▶ [What needs to be done]: Word for word and without images, transcribe all of the records.

▶ [Recorded data]:
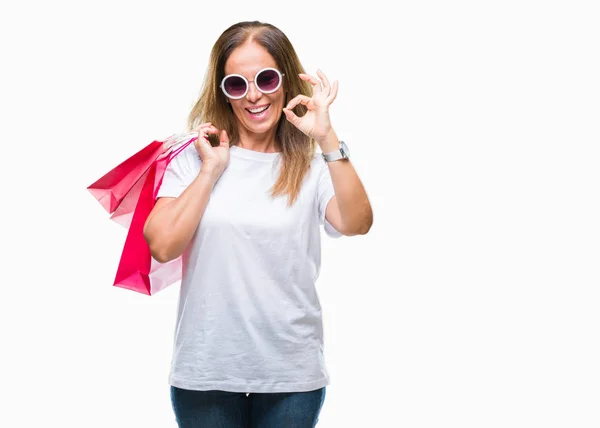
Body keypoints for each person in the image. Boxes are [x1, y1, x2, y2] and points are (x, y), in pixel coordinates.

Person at [143, 20, 373, 427]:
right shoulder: (193, 156)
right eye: (237, 84)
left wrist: (327, 138)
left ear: (285, 79)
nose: (253, 96)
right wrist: (211, 171)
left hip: (291, 372)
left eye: (266, 79)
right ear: (223, 92)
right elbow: (162, 245)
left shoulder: (312, 162)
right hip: (207, 369)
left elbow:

▶ [Written answer]:
Body keypoints for each person in the image. Boxes are [x1, y1, x2, y2] and points are (x, y), in pixel coordinates.

Person at [143, 20, 373, 427]:
right shoulder: (193, 156)
right eye: (237, 84)
left wrist: (327, 138)
left ear: (285, 79)
nose: (253, 96)
right wrist: (211, 171)
left hip: (291, 372)
left eye: (266, 79)
right ear: (223, 92)
right elbow: (162, 245)
left shoulder: (312, 162)
right hip: (207, 369)
left elbow:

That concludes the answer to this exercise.